-- Extract follows --
Brexit :Withdrawal Agreement Bill (WAB)

  • IASbaba
  • December 25, 2019
  • 0
UPSC Articles

INTERNATONAL RELATIONS

TOPIC: General Studies 2:

  • Bilateral, regional and global groupings and agreements involving India and/or affecting India’s interests
  • Effect of policies and politics of developed and developing countries on India’s interests, Indian Diaspora

Brexit :Withdrawal Agreement Bill (WAB)

  • Armed with its new majority, the Britain  government has published a revised version of its Withdrawal Agreement Bill (WAB) to ensure that it can take the UK out of the EU on 31 January.
  • The House of Commons voted 358-234 for the Withdrawal Agreement Bill. 

Key changes :

  • First, a new clause outlaws an extension to the standstill transition period that would expire on December 31, 2020. Following the announcement, the pound slid 1.1% against the dollar relative to the gains after the election results, reviving market anxiety. Besides the £33 billion settlement contained in the withdrawal deal, any extension after next December would entail additionally about €10 billion a year.
  • The bill dispenses with the need for parliamentary approval, for the government’s negotiating mandate as well as the final agreement on the country’s future relationship with the bloc .The provision risks sidestepping normal democratic channels for industries and trade unions to influence the shape of their future trading relations with the EU, worth an estimated £90 billion.
-- Extract concluded --
-- Information follows --
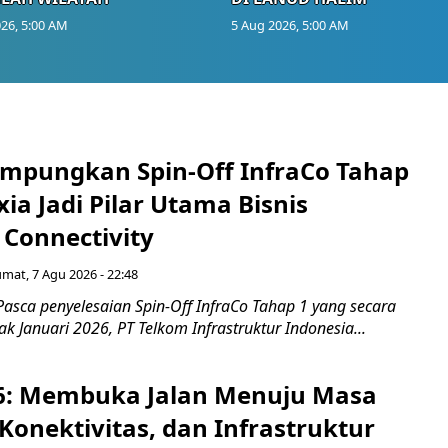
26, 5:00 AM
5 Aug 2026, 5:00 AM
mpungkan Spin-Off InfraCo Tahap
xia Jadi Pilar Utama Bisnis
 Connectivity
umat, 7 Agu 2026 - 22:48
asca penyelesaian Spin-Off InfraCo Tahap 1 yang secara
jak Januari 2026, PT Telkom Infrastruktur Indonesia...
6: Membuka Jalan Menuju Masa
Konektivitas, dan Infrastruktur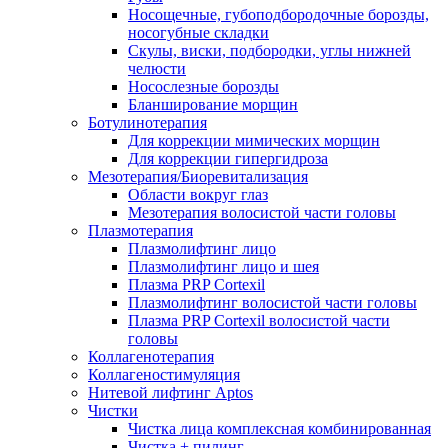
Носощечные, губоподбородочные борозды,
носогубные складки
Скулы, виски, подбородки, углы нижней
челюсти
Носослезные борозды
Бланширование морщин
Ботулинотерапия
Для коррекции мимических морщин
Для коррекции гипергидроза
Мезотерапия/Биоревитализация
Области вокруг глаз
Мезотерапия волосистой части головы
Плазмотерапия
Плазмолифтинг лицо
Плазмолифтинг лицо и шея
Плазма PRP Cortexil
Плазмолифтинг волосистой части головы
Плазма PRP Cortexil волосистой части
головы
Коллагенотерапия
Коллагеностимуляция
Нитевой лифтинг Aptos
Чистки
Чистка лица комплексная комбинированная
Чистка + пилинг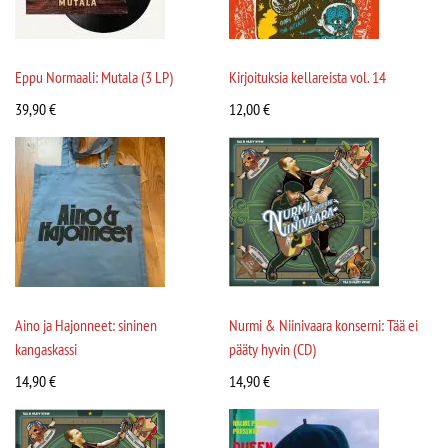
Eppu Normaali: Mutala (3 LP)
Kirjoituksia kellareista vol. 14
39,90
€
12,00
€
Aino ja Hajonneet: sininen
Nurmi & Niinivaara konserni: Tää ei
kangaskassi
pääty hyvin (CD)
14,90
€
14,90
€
-- Information concluded --
-- Information follows --
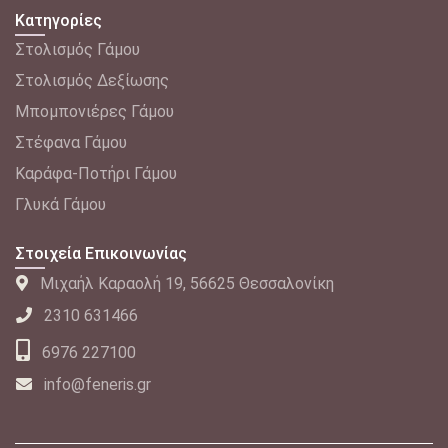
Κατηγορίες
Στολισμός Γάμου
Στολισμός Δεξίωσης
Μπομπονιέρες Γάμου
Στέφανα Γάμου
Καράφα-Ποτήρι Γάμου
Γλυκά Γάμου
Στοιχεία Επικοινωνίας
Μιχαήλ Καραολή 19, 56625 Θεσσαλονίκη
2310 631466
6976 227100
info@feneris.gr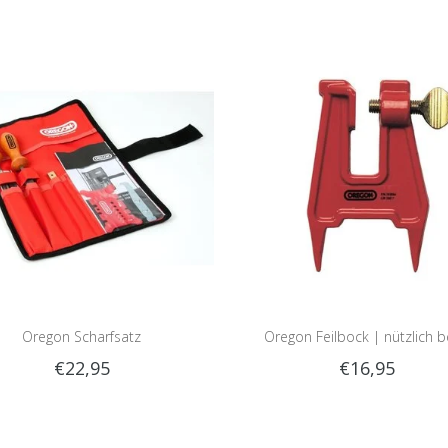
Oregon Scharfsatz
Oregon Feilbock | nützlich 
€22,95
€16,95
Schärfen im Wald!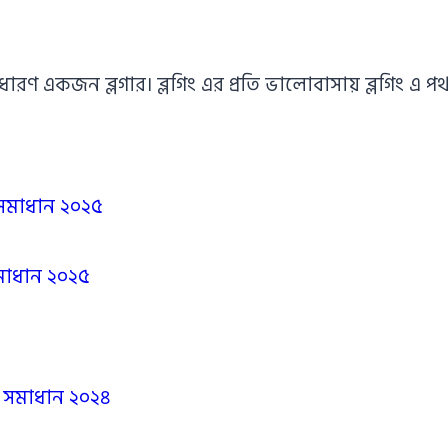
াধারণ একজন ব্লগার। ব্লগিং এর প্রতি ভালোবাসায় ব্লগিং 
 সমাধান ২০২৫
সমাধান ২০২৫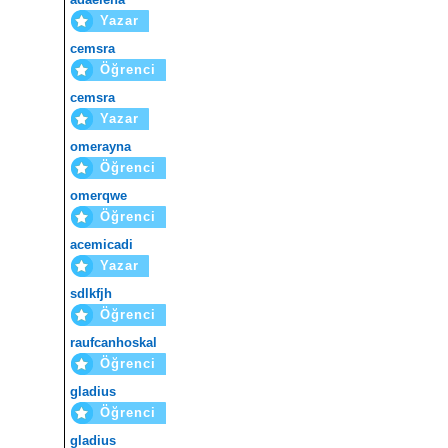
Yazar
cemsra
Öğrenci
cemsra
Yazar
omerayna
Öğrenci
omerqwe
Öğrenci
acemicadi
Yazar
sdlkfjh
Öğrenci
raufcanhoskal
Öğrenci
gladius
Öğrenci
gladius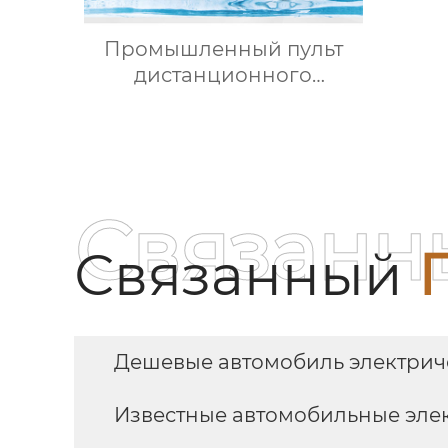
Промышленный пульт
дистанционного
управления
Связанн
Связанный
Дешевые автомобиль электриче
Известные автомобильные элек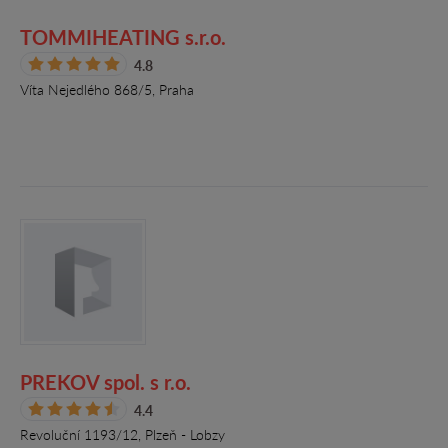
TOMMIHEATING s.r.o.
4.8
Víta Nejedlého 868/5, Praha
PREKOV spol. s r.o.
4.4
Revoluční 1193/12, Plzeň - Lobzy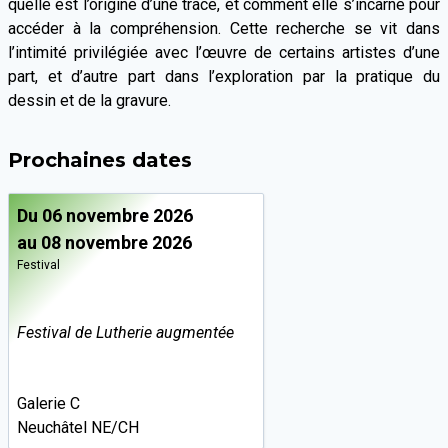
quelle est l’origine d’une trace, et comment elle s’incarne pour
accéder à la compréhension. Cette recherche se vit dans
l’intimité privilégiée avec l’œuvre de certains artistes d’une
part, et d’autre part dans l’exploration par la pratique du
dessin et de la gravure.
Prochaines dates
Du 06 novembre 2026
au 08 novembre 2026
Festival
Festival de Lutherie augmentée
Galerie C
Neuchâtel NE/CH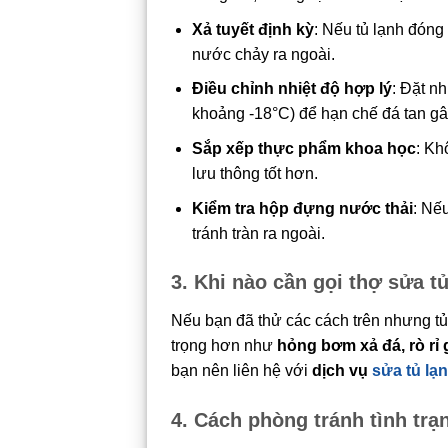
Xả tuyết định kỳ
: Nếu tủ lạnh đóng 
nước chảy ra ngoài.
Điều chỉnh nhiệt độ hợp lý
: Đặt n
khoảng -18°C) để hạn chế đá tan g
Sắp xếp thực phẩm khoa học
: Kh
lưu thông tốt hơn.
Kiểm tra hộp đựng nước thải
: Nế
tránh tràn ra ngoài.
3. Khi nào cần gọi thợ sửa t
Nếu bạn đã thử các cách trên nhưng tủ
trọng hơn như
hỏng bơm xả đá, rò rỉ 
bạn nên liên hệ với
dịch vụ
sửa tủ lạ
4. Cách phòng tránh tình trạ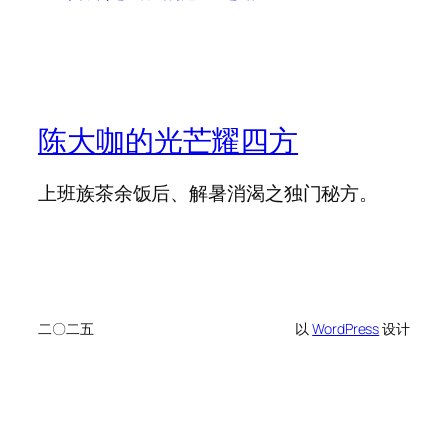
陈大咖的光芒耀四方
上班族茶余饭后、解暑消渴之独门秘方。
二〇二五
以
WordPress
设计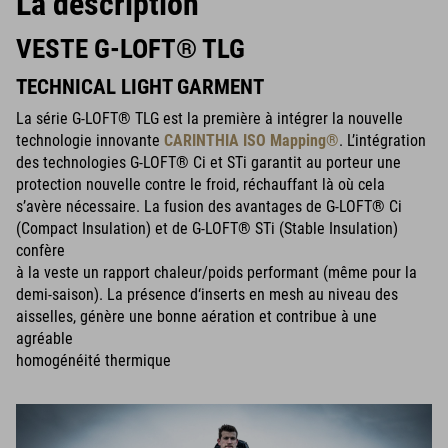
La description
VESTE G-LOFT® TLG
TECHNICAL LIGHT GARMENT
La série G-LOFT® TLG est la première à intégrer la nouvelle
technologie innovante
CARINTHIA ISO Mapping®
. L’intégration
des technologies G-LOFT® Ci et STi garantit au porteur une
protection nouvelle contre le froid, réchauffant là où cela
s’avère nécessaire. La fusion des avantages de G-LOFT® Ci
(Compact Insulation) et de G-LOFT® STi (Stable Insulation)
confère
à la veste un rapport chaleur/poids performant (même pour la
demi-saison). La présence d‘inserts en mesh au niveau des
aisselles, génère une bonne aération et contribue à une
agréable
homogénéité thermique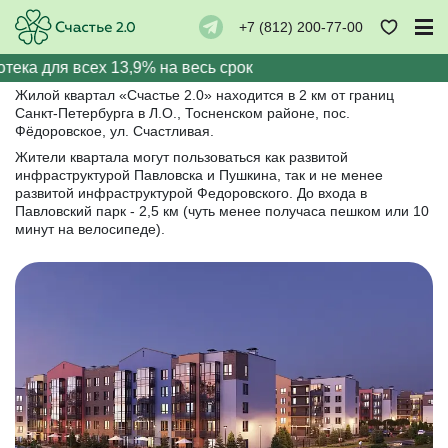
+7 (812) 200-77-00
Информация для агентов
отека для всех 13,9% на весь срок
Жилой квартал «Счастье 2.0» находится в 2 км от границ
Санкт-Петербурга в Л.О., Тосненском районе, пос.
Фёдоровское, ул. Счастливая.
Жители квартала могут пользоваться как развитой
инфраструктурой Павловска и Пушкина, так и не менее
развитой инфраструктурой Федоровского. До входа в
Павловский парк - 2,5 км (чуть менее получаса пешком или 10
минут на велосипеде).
-- Information concluded --
-- Information follows --
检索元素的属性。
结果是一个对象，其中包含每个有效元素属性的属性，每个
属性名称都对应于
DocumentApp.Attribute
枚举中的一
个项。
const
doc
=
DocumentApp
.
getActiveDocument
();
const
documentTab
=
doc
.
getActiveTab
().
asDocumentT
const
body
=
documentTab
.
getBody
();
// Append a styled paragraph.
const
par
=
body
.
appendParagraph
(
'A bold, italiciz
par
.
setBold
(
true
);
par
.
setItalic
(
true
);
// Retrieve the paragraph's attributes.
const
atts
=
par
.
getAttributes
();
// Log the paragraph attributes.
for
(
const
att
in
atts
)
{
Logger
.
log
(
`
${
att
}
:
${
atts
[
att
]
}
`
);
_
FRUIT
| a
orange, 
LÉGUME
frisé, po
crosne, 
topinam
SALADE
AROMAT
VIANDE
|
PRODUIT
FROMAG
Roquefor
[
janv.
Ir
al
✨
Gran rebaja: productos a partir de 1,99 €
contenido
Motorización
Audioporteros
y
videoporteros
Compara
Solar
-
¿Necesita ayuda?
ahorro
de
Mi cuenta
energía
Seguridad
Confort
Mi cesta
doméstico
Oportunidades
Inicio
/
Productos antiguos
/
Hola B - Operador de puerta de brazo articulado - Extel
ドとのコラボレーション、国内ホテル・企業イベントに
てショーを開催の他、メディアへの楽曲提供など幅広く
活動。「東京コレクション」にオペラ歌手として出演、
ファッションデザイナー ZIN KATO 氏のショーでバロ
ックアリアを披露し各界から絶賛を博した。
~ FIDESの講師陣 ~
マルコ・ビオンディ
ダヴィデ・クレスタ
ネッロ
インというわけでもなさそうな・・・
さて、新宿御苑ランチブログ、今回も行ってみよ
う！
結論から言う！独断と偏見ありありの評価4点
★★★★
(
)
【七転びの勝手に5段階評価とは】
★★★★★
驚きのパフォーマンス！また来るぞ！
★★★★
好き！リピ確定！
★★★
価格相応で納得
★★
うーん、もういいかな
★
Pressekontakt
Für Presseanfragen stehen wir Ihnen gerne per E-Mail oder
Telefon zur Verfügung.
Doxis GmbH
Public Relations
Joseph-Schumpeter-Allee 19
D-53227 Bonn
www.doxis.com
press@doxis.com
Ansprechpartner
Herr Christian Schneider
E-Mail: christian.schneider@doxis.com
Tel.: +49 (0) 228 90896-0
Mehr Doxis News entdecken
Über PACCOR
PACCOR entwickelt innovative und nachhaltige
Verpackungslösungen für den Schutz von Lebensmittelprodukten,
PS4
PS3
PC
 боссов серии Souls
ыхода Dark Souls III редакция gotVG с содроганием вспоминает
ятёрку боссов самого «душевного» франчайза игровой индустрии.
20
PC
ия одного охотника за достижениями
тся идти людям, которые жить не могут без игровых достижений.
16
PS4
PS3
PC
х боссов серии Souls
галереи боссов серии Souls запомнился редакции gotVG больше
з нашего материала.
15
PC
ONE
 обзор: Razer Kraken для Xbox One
-- Information concluded --
▶ Assignment 1:
Answer these questions from the Brexit article:
(a) What was the House of Commons vote for the Withdrawal Agreement Bill?
(b) By what percentage did the pound slide against the dollar following the announcement?
(c) What is the estimated worth of the future trading relations with the EU?
▶ Assignment 2:
Reproduce word for word the passage of the Brexit article starting at "INTERNATONAL RELATIONS" and ending at "Withdrawal Agreement Bill.".

▶ Problem solution 1:
(a) 358-234
(b) 1.1%
(c) £90 billion

▶ Problem solution 2:
INTERNATONAL RELATIONS

TOPIC: General Studies 2:

  • Bilateral, regional and global groupings and agreements involving India and/or affecting India’s interests
  • Effect of policies and politics of developed and developing countries on India’s interests, Indian Diaspora

Brexit :Withdrawal Agreement Bill (WAB)

  • Armed with its new majority, the Britain  government has published a revised version of its Withdrawal Agreement Bill (WAB) to ensure that it can take the UK out of the EU on 31 January.
  • The House of Commons voted 358-234 for the Withdrawal Agreement Bill.